*Task set:*
1. Decide whether each statement below agrees with the game review. For each, answer yes or no and quote the words of the review that settle it.
(a) The reviewer knew right away how to move the story forward.
(b) The captain introduces the combat system from the top screen.
(c) Special attacks can be used while holding a weapon.
2. Supply the next part of the game review, starting after its final sentence.

*Excerpt to read:*
When you start the game you're introduced to the inside of the spaceship where the man and the cat aren't really doing anything. There wasn't even any dialogue or anything. I was completely perplexed. It took me several minutes to work out that I was supposed to poke the screen to advance the story. Why would getting the game to actually start need to be so out of reach?

Then the ship lands in a town park were your character, Terry, enters the ship, making himself with his pre-rendered sprites look completely out of place in the 8-bit control room. I'm not sure what motivated Suda51 to use these two styles, I wouldn't have complained if they'd have just stuck with one or the other.

Once you get past the opening scenes you're washed up on a remote island where you find the first power cell and are introduced to the combat system, as the captain tells you from the top screen. The combat system is a complete farce, to be honest. You have to be standing two pixels away from an enemy to actually hit them, which is a pain getting there because entering combat mode(which is annoying to get in and out of) slows your character's movement down and once you're in range you won't be able to attack without taking heavy damage. It's also a complete mystery as to why you can't use special attacks while holding a weapon. Then, of course there's the sticker system which can be used to summon the cat from the spaceship, who is completely useless, and do more things like change enemies into undefeatable collossuses that kill you instantly.

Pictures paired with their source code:
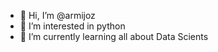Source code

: - 👋 Hi, I’m @armijoz
- 👀 I’m interested in python
- 🌱 I’m currently learning all about Data Scients

<!---
armijoz/armijoz is a ✨ special ✨ repository because its `README.md` (this file) appears on your GitHub profile.
You can click the Preview link to take a look at your changes.
--->
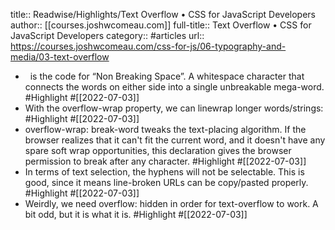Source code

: title:: Readwise/Highlights/Text Overflow • CSS for JavaScript Developers
author:: [[courses.joshwcomeau.com]]
full-title:: Text Overflow • CSS for JavaScript Developers
category:: #articles
url:: https://courses.joshwcomeau.com/css-for-js/06-typography-and-media/03-text-overflow
- &nbsp; is the code for “Non Breaking Space”. A whitespace character that connects the words on either side into a single unbreakable mega-word. #Highlight #[[2022-07-03]]
- With the overflow-wrap property, we can linewrap longer words/strings: #Highlight #[[2022-07-03]]
- overflow-wrap: break-word tweaks the text-placing algorithm. If the browser realizes that it can't fit the current word, and it doesn't have any spare soft wrap opportunities, this declaration gives the browser permission to break after any character. #Highlight #[[2022-07-03]]
- In terms of text selection, the hyphens will not be selectable. This is good, since it means line-broken URLs can be copy/pasted properly. #Highlight #[[2022-07-03]]
- Weirdly, we need overflow: hidden in order for text-overflow to work. A bit odd, but it is what it is. #Highlight #[[2022-07-03]]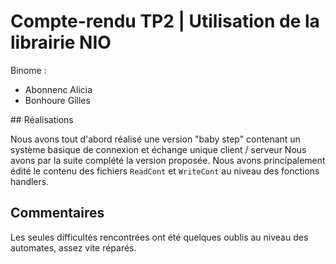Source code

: # Compte-rendu TP2 | Utilisation de la librairie NIO

Binome :
* Abonnenc Alicia
* Bonhoure Gilles

## Réalisations

Nous avons tout d'abord réalisé une version "baby step" contenant un système basique de connexion et échange unique client / serveur
Nous avons par la suite complété la version proposée. Nous avons principalement édité le contenu des fichiers `ReadCont` et `WriteCont` au niveau des fonctions handlers.

## Commentaires

Les seules difficultés rencontrées ont été quelques oublis au niveau des automates, assez vite réparés.
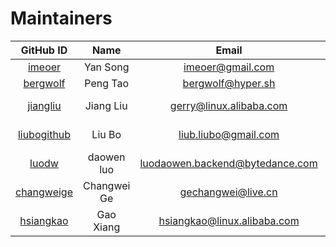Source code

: # Maintainers

<!-- markdownlint-disable -->

|                   GitHub ID                   |    Name     |              Email              |    Company    |
| :-------------------------------------------: | :---------: | :-----------------------------: | :-----------: |
|      [imeoer](https://github.com/imeoer)      |  Yan Song   |        imeoer@gmail.com         |   Ant Group   |
|    [bergwolf](https://github.com/bergwolf)    |  Peng Tao   |        bergwolf@hyper.sh        |   Ant Group   |
|    [jiangliu](https://github.com/jiangliu)    |  Jiang Liu  |     gerry@linux.alibaba.com     | Alibaba Group |
| [liubogithub](https://github.com/liubogithub) |   Liu Bo    |      liub.liubo@gmail.com       | Alibaba Group |
|       [luodw](https://github.com/luodw)       | daowen luo  | luodaowen.backend@bytedance.com |   ByteDance   |
|  [changweige](https://github.com/changweige)  | Changwei Ge |       gechangwei@live.cn        |   ByteDance   |
|   [hsiangkao](https://github.com/hsiangkao)   |  Gao Xiang  |   hsiangkao@linux.alibaba.com   | Alibaba Group |

<!-- markdownlint-restore -->
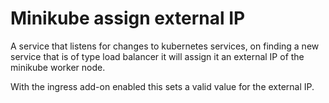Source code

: # Minikube assign external IP

A service that listens for changes to kubernetes services, on finding a new service
that is of type load balancer it will assign it an external IP of the minikube
worker node.

With the ingress add-on enabled this sets a valid value for the external IP.
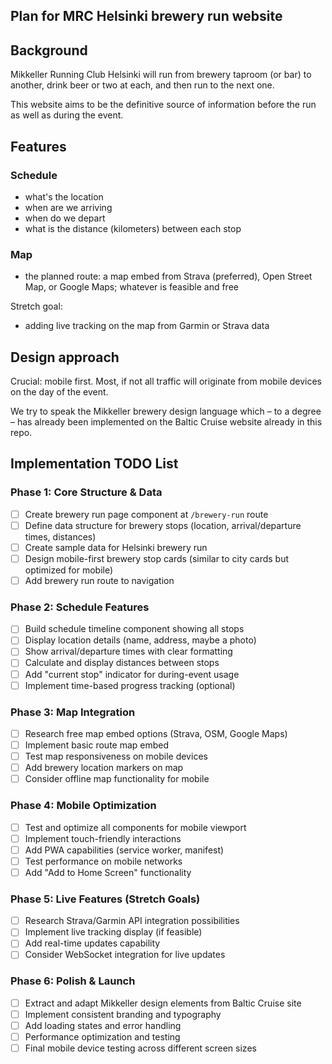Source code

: ## Plan for MRC Helsinki brewery run website

## Background

Mikkeller Running Club Helsinki will run from brewery taproom (or bar) to another, drink beer or two at each, and then run to the next one.

This website aims to be the definitive source of information before the run as well as during the event.

## Features

### Schedule

- what's the location
- when are we arriving
- when do we depart
- what is the distance (kilometers) between each stop

### Map

- the planned route: a map embed from Strava (preferred), Open Street Map, or Google Maps; whatever is feasible and free

Stretch goal:

- adding live tracking on the map from Garmin or Strava data

## Design approach

Crucial: mobile first. Most, if not all traffic will originate from mobile devices on the day of the event.

We try to speak the Mikkeller brewery design language which – to a degree – has already been implemented on the Baltic Cruise website already in this repo.

## Implementation TODO List

### Phase 1: Core Structure & Data
- [ ] Create brewery run page component at `/brewery-run` route
- [ ] Define data structure for brewery stops (location, arrival/departure times, distances)
- [ ] Create sample data for Helsinki brewery run
- [ ] Design mobile-first brewery stop cards (similar to city cards but optimized for mobile)
- [ ] Add brewery run route to navigation

### Phase 2: Schedule Features
- [ ] Build schedule timeline component showing all stops
- [ ] Display location details (name, address, maybe a photo)
- [ ] Show arrival/departure times with clear formatting
- [ ] Calculate and display distances between stops
- [ ] Add "current stop" indicator for during-event usage
- [ ] Implement time-based progress tracking (optional)

### Phase 3: Map Integration
- [ ] Research free map embed options (Strava, OSM, Google Maps)
- [ ] Implement basic route map embed
- [ ] Test map responsiveness on mobile devices
- [ ] Add brewery location markers on map
- [ ] Consider offline map functionality for mobile

### Phase 4: Mobile Optimization
- [ ] Test and optimize all components for mobile viewport
- [ ] Implement touch-friendly interactions
- [ ] Add PWA capabilities (service worker, manifest)
- [ ] Test performance on mobile networks
- [ ] Add "Add to Home Screen" functionality

### Phase 5: Live Features (Stretch Goals)
- [ ] Research Strava/Garmin API integration possibilities
- [ ] Implement live tracking display (if feasible)
- [ ] Add real-time updates capability
- [ ] Consider WebSocket integration for live updates

### Phase 6: Polish & Launch
- [ ] Extract and adapt Mikkeller design elements from Baltic Cruise site
- [ ] Implement consistent branding and typography
- [ ] Add loading states and error handling
- [ ] Performance optimization and testing
- [ ] Final mobile device testing across different screen sizes
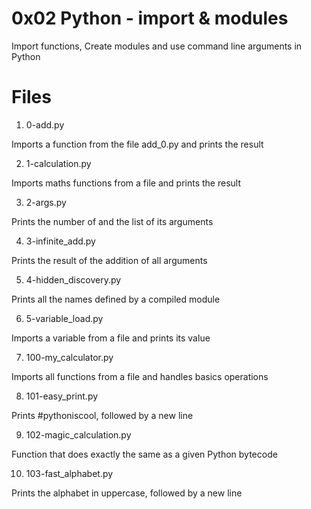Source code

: # 0x02 Python - import & modules
Import functions, Create modules and use command line arguments in Python

# Files

1. 0-add.py

Imports a function from the file add_0.py and prints the result

2. 1-calculation.py

Imports maths functions from a file and prints the result

3. 2-args.py

Prints the number of and the list of its arguments

4. 3-infinite_add.py

Prints the result of the addition of all arguments

5. 4-hidden_discovery.py

Prints all the names defined by a compiled module

6. 5-variable_load.py

Imports a variable from a file and prints its value

7. 100-my_calculator.py

Imports all functions from a file and handles basics operations

8. 101-easy_print.py

Prints #pythoniscool, followed by a new line

9. 102-magic_calculation.py

Function that does exactly the same as a given Python bytecode

10. 103-fast_alphabet.py

Prints the alphabet in uppercase, followed by a new line
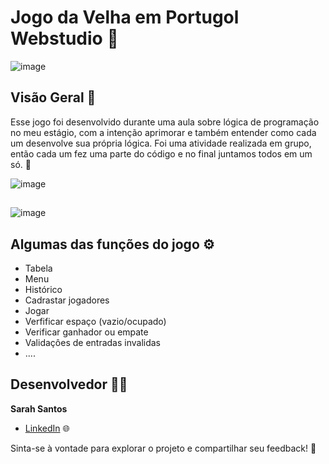 # Jogo da Velha em Portugol Webstudio 👾

![image](https://github.com/sarahsantos0/Jogo-da-velha/assets/73093949/95e356cd-c62a-436d-ae98-c73041a391df)

## Visão Geral 📝
Esse jogo foi desenvolvido durante uma aula sobre lógica de programação no meu estágio, com a intenção aprimorar e também entender como cada um desenvolve sua própria lógica. Foi uma atividade realizada em grupo, então cada um fez uma parte do código e no final juntamos todos em um só. 💭


![image](https://github.com/sarahsantos0/Jogo-da-velha/assets/73093949/13ecd05b-cac0-4d84-87f4-314db26e5505)
##
##
![image](https://github.com/sarahsantos0/Jogo-da-velha/assets/73093949/e370f7bd-5974-4ad6-8763-6b743ee40d13)

## Algumas das funções do jogo ⚙️
- Tabela
- Menu
- Histórico
- Cadrastar jogadores
- Jogar
- Verfificar espaço (vazio/ocupado)
- Verificar ganhador ou empate
- Validaçôes de entradas invalidas
- ....

## Desenvolvedor 👩‍💻

**Sarah Santos**  

- [LinkedIn](https://www.linkedin.com/in/sarah-santos-1977b5279/) 🌐

Sinta-se à vontade para explorar o projeto e compartilhar seu feedback! 🚀

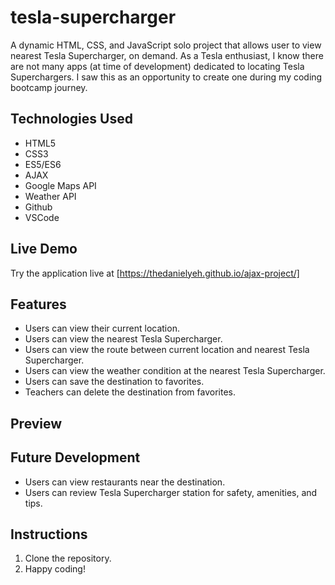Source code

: # tesla-supercharger
A dynamic HTML, CSS, and JavaScript solo project that allows user to view nearest Tesla Supercharger, on demand.
As a Tesla enthusiast, I know there are not many apps (at time of development) dedicated to locating Tesla Superchargers. I saw this as an opportunity to create one during my coding bootcamp journey.

## Technologies Used
- HTML5
- CSS3
- ES5/ES6
- AJAX
- Google Maps API
- Weather API
- Github
- VSCode

## Live Demo
Try the application live at [https://thedanielyeh.github.io/ajax-project/]

## Features
- Users can view their current location.
- Users can view the nearest Tesla Supercharger.
- Users can view the route between current location and nearest Tesla Supercharger.
- Users can view the weather condition at the nearest Tesla Supercharger.
- Users can save the destination to favorites.
- Teachers can delete the destination from favorites.

## Preview


## Future Development
- Users can view restaurants near the destination.
- Users can review Tesla Supercharger station for safety, amenities, and tips.

## Instructions
1. Clone the repository.
2. Happy coding!
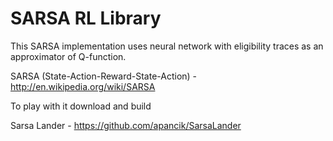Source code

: SARSA RL Library
================

This SARSA implementation uses neural network with eligibility traces as an approximator of Q-function.

SARSA (State-Action-Reward-State-Action) - http://en.wikipedia.org/wiki/SARSA

To play with it download and build

Sarsa Lander - https://github.com/apancik/SarsaLander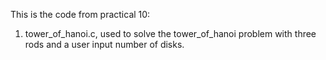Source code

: This is the code from practical 10:
1. tower_of_hanoi.c, used to solve the tower_of_hanoi problem with three rods and a user input number of disks. 
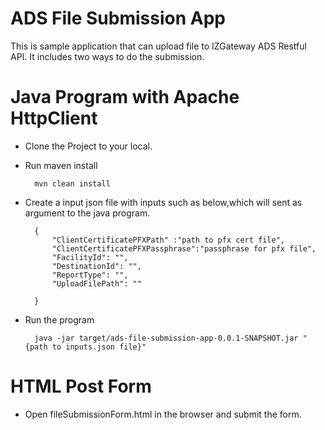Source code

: # ADS File Submission App

This is sample application that can upload file to IZGateway ADS Restful API. It includes two ways to do the submission.

# Java Program with Apache HttpClient

* Clone the Project to your local. 
* Run maven install

      	mvn clean install


* Create a input json file with inputs such as below,which will sent as argument to the java program.
	
	 	{
	     	"ClientCertificatePFXPath" :"path to pfx cert file",
		  	"ClientCertificatePFXPassphrase":"passphrase for pfx file",
			"FacilityId": "",
			"DestinationId": "",
			"ReportType": "",
			"UploadFilePath": ""
	
		}
	
* Run the program 
	
        java -jar target/ads-file-submission-app-0.0.1-SNAPSHOT.jar "{path to inputs.json file}"

# HTML Post Form 

* Open fileSubmissionForm.html in the browser and submit the form.

  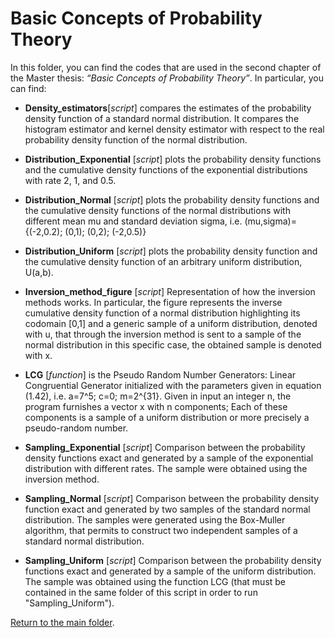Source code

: # Basic Concepts of Probability Theory


In this folder, you can find the codes that are used in the second chapter of the Master thesis: 
*“Basic Concepts of Probability Theory”*.
In particular, you can find:

-	**Density_estimators**[*script*] compares the estimates of the probability density function of a standard normal distribution. 
It compares the histogram estimator and kernel density estimator with respect to the real probability density function of the normal distribution.

-	**Distribution_Exponential** [*script*] plots the probability density functions and the cumulative density functions of the exponential distributions with rate 2, 1, and 0.5.

-	**Distribution_Normal** [*script*] plots the probability density functions and the cumulative density functions of the normal distributions with different mean mu and standard deviation sigma, i.e. (mu,sigma)={(-2,0.2); (0,1); (0,2); (-2,0.5)}

-	**Distribution_Uniform** [*script*] plots the probability density function and the cumulative density function of an arbitrary uniform distribution, U(a,b).

-	**Inversion_method_figure** [*script*] Representation of how the inversion methods works. In particular, the figure represents the inverse cumulative density function of a normal distribution highlighting its codomain [0,1] and a generic sample of a uniform distribution, denoted with u, that through the inversion method is sent to a sample of the normal distribution in this specific case, the obtained sample is denoted with x.

-	**LCG** [*function*] is the Pseudo Random Number Generators: Linear Congruential Generator initialized with the parameters given in equation (1.42), i.e. a=7^5; c=0; m=2^{31}. Given in input an integer n, the program furnishes a vector x with n components; Each of these components is a sample of a uniform distribution or more precisely a pseudo-random number. 

-	**Sampling_Exponential** [*script*] Comparison between the probability density functions exact and generated by a sample of the exponential distribution with different rates. The sample were obtained using the inversion method.

-	**Sampling_Normal** [*script*] Comparison between the probability density function exact and generated by two samples of the standard normal distribution. The samples were generated using the Box-Muller algorithm, that permits to construct two independent samples of a standard normal distribution.

-	**Sampling_Uniform** [*script*] Comparison between the probability density functions exact and generated by a sample of the uniform distribution. The sample was obtained using the function LCG (that must be contained in the same folder of this script in order to run "Sampling_Uniform").

[Return to the main folder](https://github.com/lucafe/PCE4UDDE_matlab_codes).
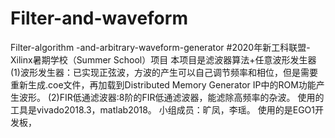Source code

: # Filter-and-waveform
Filter-algorithm -and-arbitrary-waveform-generator
#2020年新工科联盟-Xilinx暑期学校（Summer School）项目
本项目是滤波器算法+任意波形发生器
(1)波形发生器：已实现正弦波，方波的产生可以自己调节频率和相位，但是需要重新生成.coe文件，再加载到Distributed Memory Generator IP中的ROM功能产生波形。
(2)FIR低通滤波器:8阶的FIR低通滤波器，能滤除高频率的杂波。
使用的工具是vivado2018.3，matlab2018。
小组成员：旷凤，李瑶。
使用的是EGO1开发板，
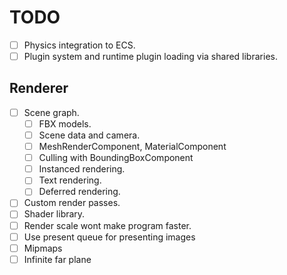 # TODO

- [ ] Physics integration to ECS.
- [ ] Plugin system and runtime plugin loading via shared libraries.

## Renderer
- [ ] Scene graph.
    - [ ] FBX models.
    - [ ] Scene data and camera.
    - [ ] MeshRenderComponent, MaterialComponent 
    - [ ] Culling with BoundingBoxComponent
    - [ ] Instanced rendering.
    - [ ] Text rendering.
    - [ ] Deferred rendering.
- [ ] Custom render passes.
- [ ] Shader library.
- [ ] Render scale wont make program faster.
- [ ] Use present queue for presenting images
- [ ] Mipmaps
- [ ] Infinite far plane
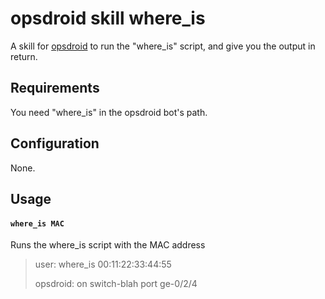 # opsdroid skill where_is

A skill for [opsdroid](https://github.com/opsdroid/opsdroid) to run the
"where_is" script, and give you the output in return.

## Requirements

You need "where_is" in the opsdroid bot's path.

## Configuration

None.

## Usage

#### `where_is MAC`

Runs the where_is script with the MAC address

> user: where_is 00:11:22:33:44:55
>
> opsdroid: on switch-blah port ge-0/2/4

*Responses to the tasks:*
1.
(a) No: "It took me several minutes to work out that I was supposed to poke the screen to advance the story."
(b) Yes: "as the captain tells you from the top screen"
(c) No: "It's also a complete mystery as to why you can't use special attacks while holding a weapon."

2.
Then, once you've defeated an enemy and drained your health, you don't just walk over food or press A next to it to replenish your health, you collect it then go into the inventory screen, go to the food section, select the food item, then tell the game that you want to eat it. What's more, you can only eat a certain amount of food before your stomach fills up and you have to wait for it to empty. The only reason I can think they made it like that was for realism, but surely realism gets thrown out the window when you're on a desert island after a spaceship crash, doesn't it?

Finally, once you find the ship, which has hidden itself inside a pirate vessel, you'll have to visit a small island to find the next power cell. You have to talk to locals who explain that there's a temple on the island where something is kept, which is presumed to be the power cell. Next thing you know, the villages suddenly turn on you completely unexpected. There was no real reason for it. Not even a cutscene to show what I'd done wrong, they just suddenly wanted to attack me, even the man who tried to sell me a better weapon. Was there some glitch in the programming that bypassed the villagers turning evil? I just didn't know what was supposed to be going on. By this time, I just gave up.

So, in the end, Contact is far too deeply flawed to be worth buying. It completely changes itself randomly and becomes impossible to play.